◆ Problem statement
Starting at the line that contains "common name: almindelig pælerodshat" and ending after the line that contains "genus: Colias", update the records by changing "phylum" to "division" and leaving everything else untouched. Give back only those lines.
★ ★ ★ ★
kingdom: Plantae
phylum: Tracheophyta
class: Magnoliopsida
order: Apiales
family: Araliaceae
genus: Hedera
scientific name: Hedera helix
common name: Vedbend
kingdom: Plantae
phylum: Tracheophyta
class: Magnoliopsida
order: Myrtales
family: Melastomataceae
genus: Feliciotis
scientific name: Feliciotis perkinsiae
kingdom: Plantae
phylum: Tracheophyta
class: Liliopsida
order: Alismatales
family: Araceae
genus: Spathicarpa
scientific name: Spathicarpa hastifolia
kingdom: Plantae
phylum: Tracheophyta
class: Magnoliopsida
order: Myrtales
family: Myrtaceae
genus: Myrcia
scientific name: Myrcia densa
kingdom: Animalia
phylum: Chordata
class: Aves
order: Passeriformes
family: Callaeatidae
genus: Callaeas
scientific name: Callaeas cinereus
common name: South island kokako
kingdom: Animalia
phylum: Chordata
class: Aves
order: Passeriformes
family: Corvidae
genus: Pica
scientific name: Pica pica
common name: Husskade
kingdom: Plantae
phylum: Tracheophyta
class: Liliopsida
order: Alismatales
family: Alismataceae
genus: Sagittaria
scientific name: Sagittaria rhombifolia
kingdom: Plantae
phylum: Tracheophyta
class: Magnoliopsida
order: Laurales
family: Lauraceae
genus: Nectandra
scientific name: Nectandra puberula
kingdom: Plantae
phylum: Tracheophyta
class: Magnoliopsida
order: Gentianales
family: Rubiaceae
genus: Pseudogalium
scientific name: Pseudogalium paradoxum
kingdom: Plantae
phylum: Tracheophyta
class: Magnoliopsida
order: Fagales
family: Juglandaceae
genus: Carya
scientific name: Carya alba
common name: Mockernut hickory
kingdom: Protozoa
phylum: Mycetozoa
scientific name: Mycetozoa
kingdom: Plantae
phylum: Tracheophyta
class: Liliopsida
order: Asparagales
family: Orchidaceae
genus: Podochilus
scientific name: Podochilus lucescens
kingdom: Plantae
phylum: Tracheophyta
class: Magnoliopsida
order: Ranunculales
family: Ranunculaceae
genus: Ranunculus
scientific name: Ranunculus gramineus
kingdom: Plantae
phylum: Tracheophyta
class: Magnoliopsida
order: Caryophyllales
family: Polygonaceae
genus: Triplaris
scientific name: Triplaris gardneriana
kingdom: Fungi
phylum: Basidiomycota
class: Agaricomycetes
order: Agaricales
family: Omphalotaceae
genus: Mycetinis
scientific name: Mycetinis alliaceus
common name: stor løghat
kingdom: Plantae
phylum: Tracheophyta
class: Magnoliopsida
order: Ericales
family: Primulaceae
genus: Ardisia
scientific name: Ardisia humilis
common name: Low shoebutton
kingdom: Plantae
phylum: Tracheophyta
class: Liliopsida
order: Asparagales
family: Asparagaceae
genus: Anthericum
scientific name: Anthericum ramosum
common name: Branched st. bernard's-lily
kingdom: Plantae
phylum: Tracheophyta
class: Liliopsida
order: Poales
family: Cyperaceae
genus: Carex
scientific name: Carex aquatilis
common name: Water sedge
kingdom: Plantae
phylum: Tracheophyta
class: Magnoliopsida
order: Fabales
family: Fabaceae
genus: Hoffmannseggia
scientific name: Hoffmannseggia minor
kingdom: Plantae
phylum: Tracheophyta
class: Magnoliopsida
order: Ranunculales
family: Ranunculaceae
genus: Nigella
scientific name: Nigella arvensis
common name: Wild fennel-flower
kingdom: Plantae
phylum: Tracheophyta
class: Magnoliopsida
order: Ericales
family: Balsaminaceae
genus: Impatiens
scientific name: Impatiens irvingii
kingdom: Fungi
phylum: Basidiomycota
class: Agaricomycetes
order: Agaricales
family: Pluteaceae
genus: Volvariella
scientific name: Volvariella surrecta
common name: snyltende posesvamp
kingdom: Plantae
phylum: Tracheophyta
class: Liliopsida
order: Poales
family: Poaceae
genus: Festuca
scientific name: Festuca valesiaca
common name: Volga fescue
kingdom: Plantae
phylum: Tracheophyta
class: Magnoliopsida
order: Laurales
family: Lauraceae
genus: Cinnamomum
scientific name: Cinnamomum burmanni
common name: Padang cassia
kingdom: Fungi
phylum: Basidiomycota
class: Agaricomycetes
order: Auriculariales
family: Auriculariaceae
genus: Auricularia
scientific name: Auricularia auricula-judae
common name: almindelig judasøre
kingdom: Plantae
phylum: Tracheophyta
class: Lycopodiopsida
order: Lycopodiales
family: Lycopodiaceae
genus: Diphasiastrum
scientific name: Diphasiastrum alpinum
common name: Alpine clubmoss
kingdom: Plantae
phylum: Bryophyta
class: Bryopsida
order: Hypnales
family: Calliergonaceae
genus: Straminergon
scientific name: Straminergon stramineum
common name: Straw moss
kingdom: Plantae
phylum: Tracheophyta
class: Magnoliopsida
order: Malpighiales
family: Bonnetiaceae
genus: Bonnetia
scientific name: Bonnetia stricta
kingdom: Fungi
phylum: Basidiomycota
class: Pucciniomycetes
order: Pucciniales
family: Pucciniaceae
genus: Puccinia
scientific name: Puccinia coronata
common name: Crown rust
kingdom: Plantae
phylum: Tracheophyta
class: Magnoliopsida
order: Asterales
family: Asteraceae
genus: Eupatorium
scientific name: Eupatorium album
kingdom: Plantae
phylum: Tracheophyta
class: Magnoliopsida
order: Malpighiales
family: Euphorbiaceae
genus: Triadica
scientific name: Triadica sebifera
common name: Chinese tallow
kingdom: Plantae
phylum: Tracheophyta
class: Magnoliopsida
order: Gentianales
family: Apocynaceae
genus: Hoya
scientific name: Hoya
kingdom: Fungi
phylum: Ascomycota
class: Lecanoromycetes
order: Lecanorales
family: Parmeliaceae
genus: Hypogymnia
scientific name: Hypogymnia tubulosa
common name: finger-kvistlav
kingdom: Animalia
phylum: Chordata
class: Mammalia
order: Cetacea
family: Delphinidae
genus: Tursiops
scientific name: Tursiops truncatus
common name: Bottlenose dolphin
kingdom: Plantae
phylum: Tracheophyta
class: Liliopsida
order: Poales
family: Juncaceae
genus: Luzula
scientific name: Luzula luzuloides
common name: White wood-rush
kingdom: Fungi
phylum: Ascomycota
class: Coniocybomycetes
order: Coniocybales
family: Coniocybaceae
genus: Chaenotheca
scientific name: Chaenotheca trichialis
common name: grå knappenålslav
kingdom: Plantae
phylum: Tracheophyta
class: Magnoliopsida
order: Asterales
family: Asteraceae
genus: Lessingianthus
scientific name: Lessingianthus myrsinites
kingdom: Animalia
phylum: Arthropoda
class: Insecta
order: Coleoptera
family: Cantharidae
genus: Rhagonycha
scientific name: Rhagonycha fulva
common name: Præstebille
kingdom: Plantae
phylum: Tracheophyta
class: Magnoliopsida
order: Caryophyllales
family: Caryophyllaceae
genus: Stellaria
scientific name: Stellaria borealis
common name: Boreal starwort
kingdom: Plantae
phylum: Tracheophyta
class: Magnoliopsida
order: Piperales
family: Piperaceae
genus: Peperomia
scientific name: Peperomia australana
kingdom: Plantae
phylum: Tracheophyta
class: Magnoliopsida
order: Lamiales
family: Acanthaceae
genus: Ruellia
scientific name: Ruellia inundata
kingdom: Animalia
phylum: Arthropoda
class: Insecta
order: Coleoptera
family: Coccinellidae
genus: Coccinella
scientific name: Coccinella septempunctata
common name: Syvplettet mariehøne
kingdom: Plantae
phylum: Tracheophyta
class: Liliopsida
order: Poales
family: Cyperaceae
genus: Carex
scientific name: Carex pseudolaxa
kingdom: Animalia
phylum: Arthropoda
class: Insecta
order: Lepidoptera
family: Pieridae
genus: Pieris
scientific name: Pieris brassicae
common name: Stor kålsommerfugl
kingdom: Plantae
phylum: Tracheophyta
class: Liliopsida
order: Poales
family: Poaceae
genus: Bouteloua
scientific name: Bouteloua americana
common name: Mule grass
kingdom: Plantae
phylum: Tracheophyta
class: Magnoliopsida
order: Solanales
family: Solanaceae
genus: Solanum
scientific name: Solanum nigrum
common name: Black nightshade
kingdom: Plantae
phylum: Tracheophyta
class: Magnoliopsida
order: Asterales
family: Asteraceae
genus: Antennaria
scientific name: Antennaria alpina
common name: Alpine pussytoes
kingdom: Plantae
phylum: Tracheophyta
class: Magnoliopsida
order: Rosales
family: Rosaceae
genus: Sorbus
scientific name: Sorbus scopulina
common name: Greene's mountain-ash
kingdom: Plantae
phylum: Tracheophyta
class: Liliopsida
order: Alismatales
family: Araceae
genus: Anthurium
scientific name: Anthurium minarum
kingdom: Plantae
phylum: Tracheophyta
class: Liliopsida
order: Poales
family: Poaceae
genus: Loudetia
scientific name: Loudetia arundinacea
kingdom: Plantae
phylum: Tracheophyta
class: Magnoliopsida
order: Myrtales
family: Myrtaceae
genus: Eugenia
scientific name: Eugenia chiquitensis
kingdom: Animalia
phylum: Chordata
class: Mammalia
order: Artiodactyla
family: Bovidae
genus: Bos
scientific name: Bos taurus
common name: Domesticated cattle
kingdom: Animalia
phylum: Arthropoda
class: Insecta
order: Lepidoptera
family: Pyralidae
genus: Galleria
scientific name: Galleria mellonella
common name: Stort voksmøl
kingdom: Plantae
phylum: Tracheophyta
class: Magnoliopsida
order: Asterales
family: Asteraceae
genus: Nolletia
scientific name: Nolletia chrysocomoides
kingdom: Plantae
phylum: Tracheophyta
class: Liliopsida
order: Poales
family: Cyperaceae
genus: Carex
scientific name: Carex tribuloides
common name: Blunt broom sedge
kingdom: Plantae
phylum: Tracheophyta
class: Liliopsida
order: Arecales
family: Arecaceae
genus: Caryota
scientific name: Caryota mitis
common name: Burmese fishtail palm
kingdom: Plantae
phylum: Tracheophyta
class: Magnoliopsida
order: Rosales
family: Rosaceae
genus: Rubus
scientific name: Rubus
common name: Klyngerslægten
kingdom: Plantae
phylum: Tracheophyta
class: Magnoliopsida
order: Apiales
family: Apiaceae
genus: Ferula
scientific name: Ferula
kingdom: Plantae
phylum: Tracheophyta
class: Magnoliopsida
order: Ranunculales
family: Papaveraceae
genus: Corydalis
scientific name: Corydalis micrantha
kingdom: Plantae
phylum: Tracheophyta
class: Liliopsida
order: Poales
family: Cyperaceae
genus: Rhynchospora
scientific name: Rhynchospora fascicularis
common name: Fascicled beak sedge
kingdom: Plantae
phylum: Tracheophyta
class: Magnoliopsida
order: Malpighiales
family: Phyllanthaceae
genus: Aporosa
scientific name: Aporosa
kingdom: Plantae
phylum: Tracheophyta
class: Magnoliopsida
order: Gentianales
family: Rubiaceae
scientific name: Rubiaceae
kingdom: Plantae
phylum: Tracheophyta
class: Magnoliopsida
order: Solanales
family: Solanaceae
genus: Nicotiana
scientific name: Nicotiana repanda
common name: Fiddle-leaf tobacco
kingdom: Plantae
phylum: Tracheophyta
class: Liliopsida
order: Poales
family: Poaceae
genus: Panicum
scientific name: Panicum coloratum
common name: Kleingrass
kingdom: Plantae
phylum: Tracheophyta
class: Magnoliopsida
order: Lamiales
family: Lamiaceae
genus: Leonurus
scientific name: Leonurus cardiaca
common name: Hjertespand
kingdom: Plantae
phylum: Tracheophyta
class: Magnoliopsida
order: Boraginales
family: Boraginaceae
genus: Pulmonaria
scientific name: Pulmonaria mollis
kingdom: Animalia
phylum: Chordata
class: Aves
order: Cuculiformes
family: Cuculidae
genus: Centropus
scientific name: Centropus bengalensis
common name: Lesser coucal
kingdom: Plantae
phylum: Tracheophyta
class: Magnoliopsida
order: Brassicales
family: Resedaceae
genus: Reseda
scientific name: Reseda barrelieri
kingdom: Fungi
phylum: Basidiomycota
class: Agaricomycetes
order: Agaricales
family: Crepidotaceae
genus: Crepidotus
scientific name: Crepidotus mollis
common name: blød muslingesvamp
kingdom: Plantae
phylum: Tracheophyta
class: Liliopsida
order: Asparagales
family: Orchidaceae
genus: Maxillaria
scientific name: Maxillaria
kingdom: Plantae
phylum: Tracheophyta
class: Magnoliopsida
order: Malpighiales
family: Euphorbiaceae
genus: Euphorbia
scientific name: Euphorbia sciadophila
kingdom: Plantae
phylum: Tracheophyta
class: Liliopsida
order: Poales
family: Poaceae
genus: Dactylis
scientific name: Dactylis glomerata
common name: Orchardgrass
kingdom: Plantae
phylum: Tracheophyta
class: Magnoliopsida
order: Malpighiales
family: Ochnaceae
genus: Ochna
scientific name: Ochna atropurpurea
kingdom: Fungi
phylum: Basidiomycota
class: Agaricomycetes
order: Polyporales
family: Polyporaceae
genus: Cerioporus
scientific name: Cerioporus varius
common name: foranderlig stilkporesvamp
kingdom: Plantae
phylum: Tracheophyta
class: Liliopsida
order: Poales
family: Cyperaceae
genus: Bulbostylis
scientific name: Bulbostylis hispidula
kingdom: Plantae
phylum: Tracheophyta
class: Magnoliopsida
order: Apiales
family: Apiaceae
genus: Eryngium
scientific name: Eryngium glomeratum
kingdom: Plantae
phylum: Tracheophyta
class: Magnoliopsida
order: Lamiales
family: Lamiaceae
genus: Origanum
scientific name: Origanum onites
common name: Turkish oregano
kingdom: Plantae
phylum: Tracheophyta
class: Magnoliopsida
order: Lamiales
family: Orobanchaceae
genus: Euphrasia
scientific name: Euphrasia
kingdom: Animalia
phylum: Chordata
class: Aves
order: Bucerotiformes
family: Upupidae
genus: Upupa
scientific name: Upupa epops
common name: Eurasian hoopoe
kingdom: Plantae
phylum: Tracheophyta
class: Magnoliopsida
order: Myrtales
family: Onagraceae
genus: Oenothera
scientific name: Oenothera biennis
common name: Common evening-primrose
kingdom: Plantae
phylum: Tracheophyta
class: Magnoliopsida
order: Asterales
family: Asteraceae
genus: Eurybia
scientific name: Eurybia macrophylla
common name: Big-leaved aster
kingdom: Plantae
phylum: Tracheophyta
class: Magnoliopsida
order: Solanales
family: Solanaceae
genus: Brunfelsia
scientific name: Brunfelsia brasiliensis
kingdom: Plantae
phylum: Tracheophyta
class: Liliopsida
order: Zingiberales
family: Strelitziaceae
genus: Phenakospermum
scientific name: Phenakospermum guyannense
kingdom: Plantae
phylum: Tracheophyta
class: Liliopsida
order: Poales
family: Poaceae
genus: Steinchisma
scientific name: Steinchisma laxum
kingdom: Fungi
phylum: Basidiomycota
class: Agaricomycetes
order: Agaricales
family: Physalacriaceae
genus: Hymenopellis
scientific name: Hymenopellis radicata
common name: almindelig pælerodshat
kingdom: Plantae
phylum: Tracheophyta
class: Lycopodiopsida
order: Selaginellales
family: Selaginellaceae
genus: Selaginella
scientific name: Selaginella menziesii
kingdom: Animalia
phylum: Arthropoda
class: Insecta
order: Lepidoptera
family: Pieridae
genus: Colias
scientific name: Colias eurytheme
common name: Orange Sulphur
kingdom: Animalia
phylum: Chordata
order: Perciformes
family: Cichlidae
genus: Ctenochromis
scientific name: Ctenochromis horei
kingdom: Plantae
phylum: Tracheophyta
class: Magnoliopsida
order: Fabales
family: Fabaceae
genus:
★ ★ ★ ★
◆ Task output
common name: almindelig pælerodshat
kingdom: Plantae
division: Tracheophyta
class: Lycopodiopsida
order: Selaginellales
family: Selaginellaceae
genus: Selaginella
scientific name: Selaginella menziesii
kingdom: Animalia
division: Arthropoda
class: Insecta
order: Lepidoptera
family: Pieridae
genus: Colias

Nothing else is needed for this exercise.